Cette approche s'applique aux propriétaires de parcs multi-logements du Centre-du-Québec, notamment à Victoriaville, Drummondville et Trois-Rivières, qui souhaitent que la location, la sélection des locataires, la perception des loyers, l'entretien et les urgences soient pris en charge sans qu'ils aient à intervenir eux-mêmes. Pour évaluer ce que cela représente pour votre parc, demandez une soumission pour la gestion de vos immeubles.
FAQ
Questions fréquentes
Comment calculer une augmentation de loyer, exemple ?
Le calcul part du pourcentage de base publié par le TAL pour l'année de l'avis, appliqué à la portion loyer du bail. À cela peut s'ajouter une portion distincte pour les dépenses d'immobilisation si des travaux majeurs admissibles ont été réalisés, chaque poste étant traité séparément selon les critères officiels.

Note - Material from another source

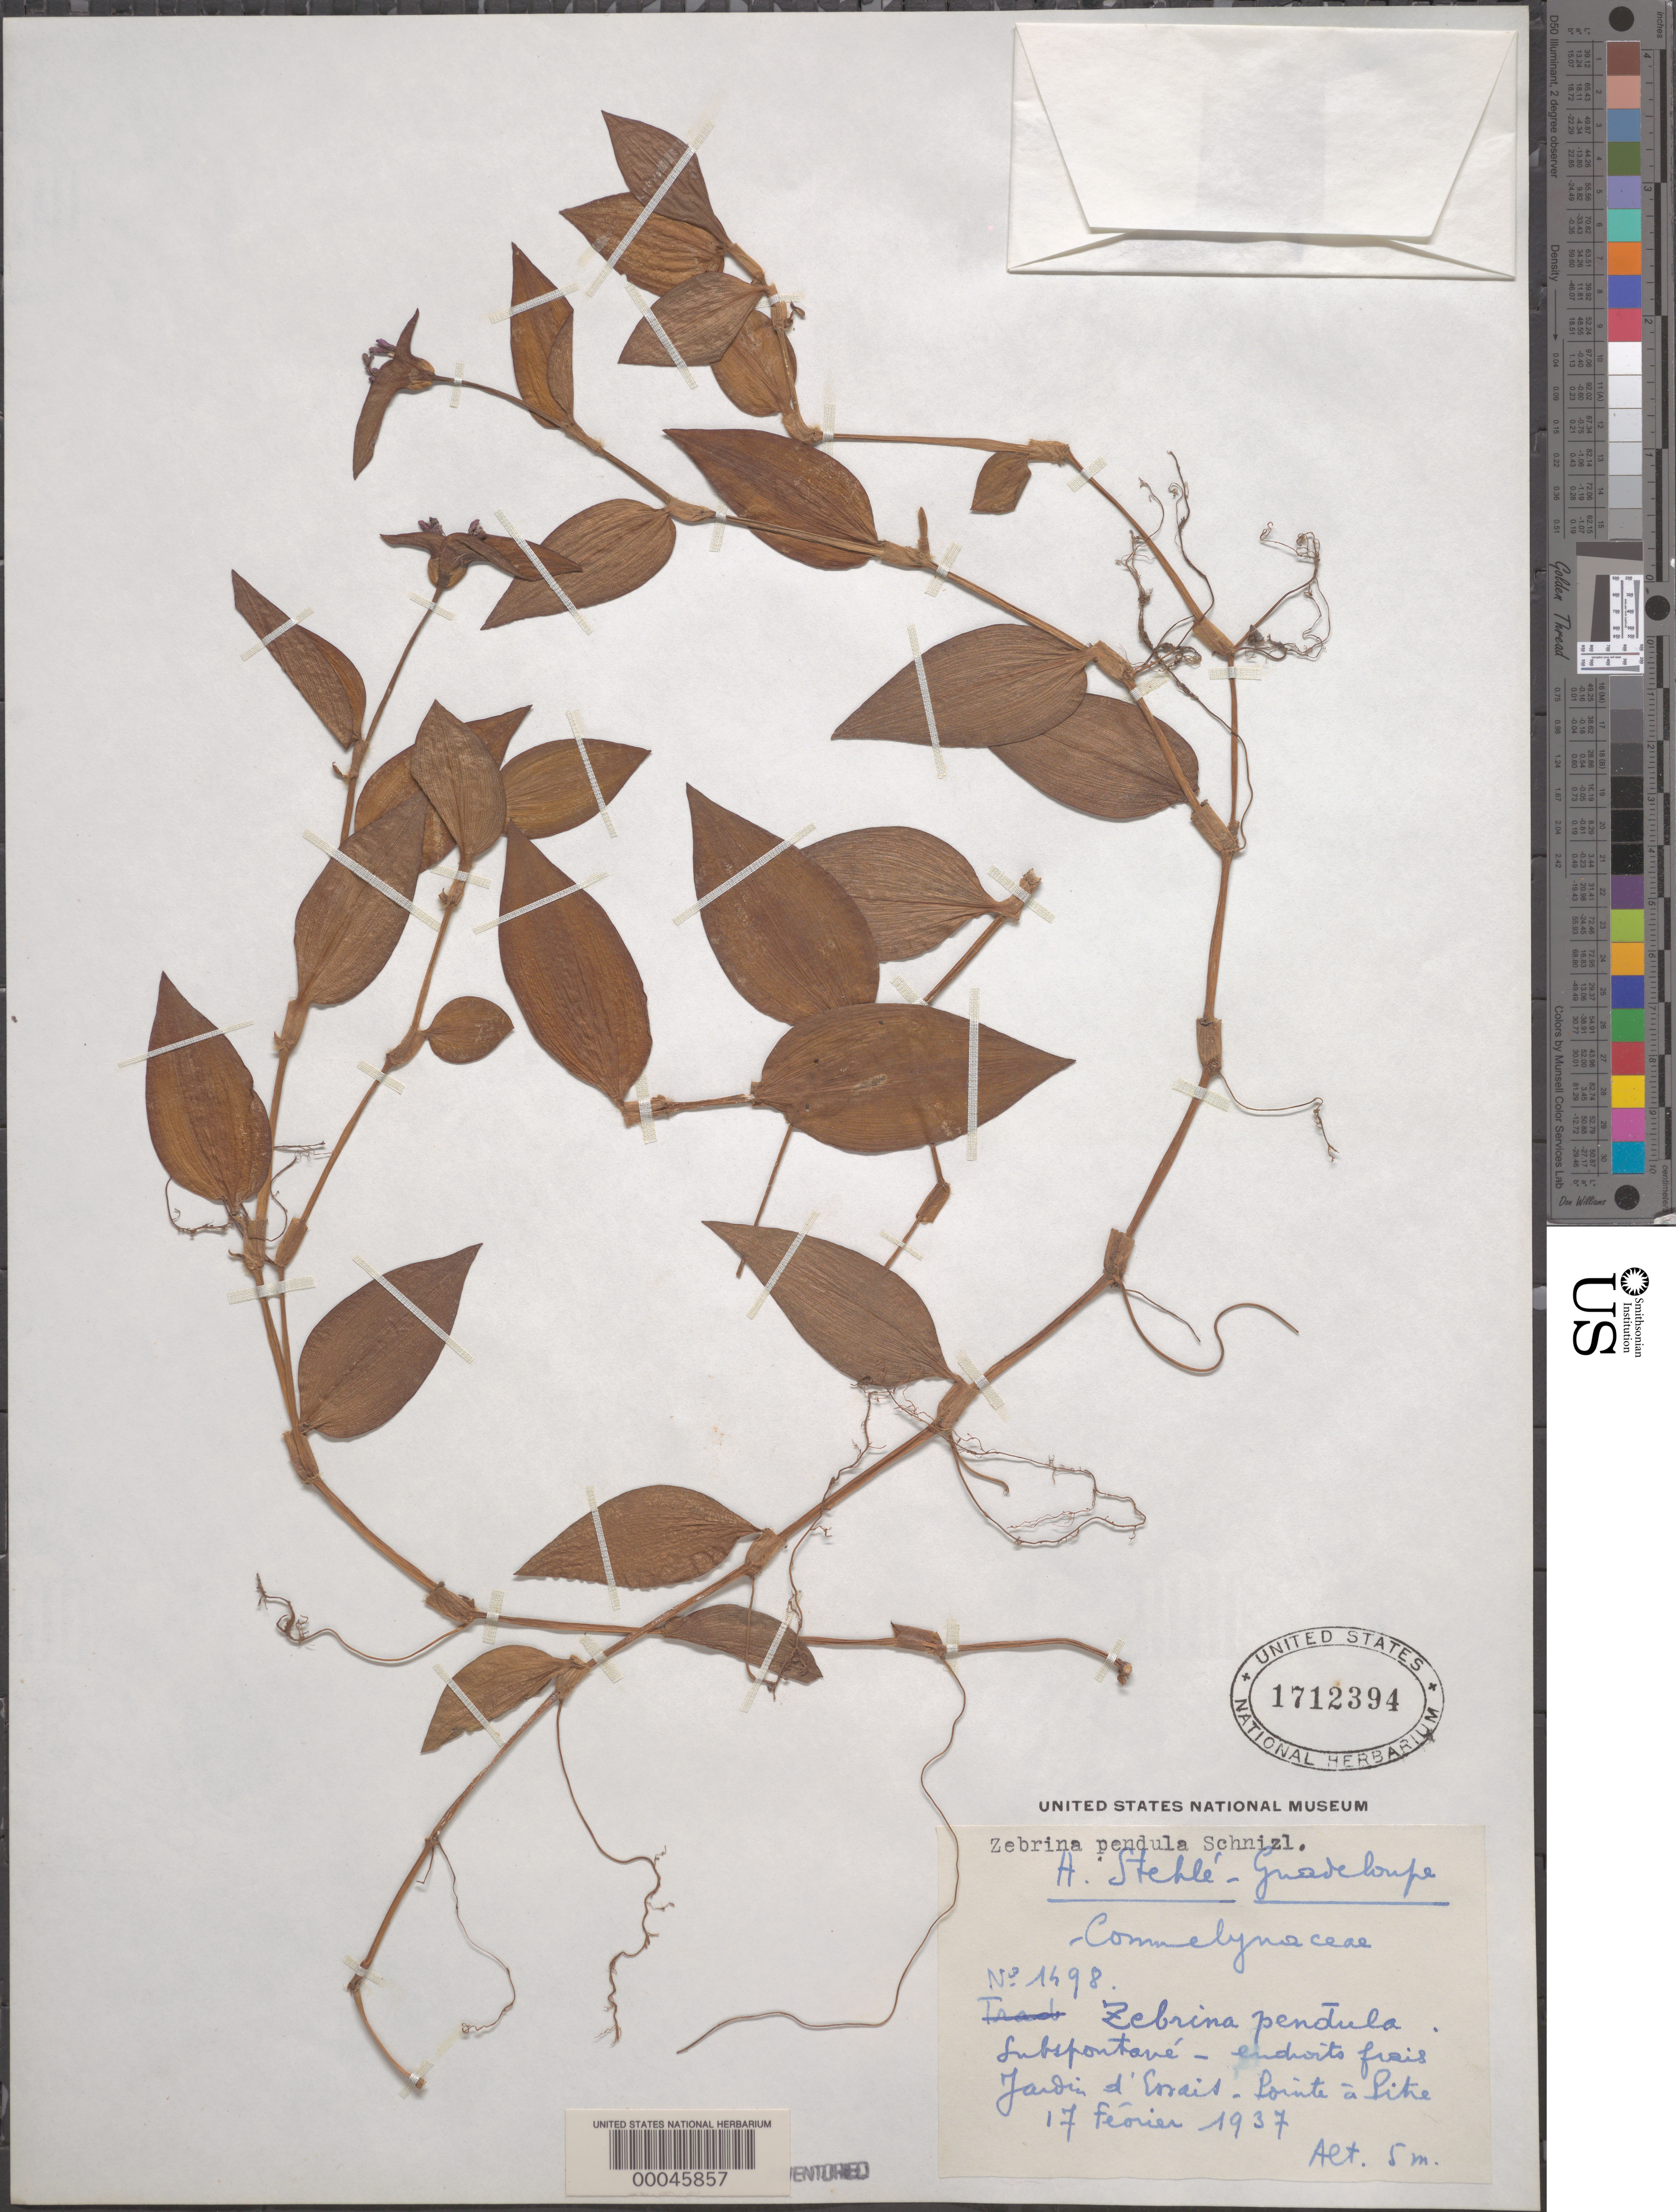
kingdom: Plantae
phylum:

Comment calculer l'augmentation de mon loyer ?
Utilisez l'outil officiel du Tribunal administratif du logement, qui applique les critères du Règlement sur les critères de fixation de loyer selon la date de votre avis de modification de bail. Pour un immeuble avec des travaux majeurs récents ou des services inclus, une ventilation par poste est nécessaire avant d'obtenir un pourcentage final fiable.
Comment calculer l'augmentation de loyer pour 2026 au Québec ?
Pour les avis donnés à compter du 1er janvier 2026, le TAL applique un pourcentage de base distinct pour la portion loyer, un taux différent pour la portion liée aux services rattachés à la personne du locataire, et un traitement séparé pour les dépenses d'immobilisation. Ces taux sont mis à jour annuellement et doivent être vérifiés directement sur l'outil officiel avant l'envoi de l'avis.
Quelle est la formule de révision du loyer ?
Il n'existe pas une formule unique mais une méthode par composantes : pourcentage de base pour le loyer, ajustement distinct pour les services rattachés à la personne, et calcul séparé des dépenses d'immobilisation admissibles. Le TAL combine ces éléments selon la situation de chaque logement et la date de l'avis de modification.
Un propriétaire de parc doit-il faire ce calcul immeuble par immeuble ?
Oui, chaque immeuble a son propre historique de travaux, ses propres dépenses admissibles et parfois des dates d'avis différentes selon les baux en cours. Appliquer un taux uniforme à tout le parc sans cette ventilation expose le propriétaire à des avis contestables devant le Tribunal.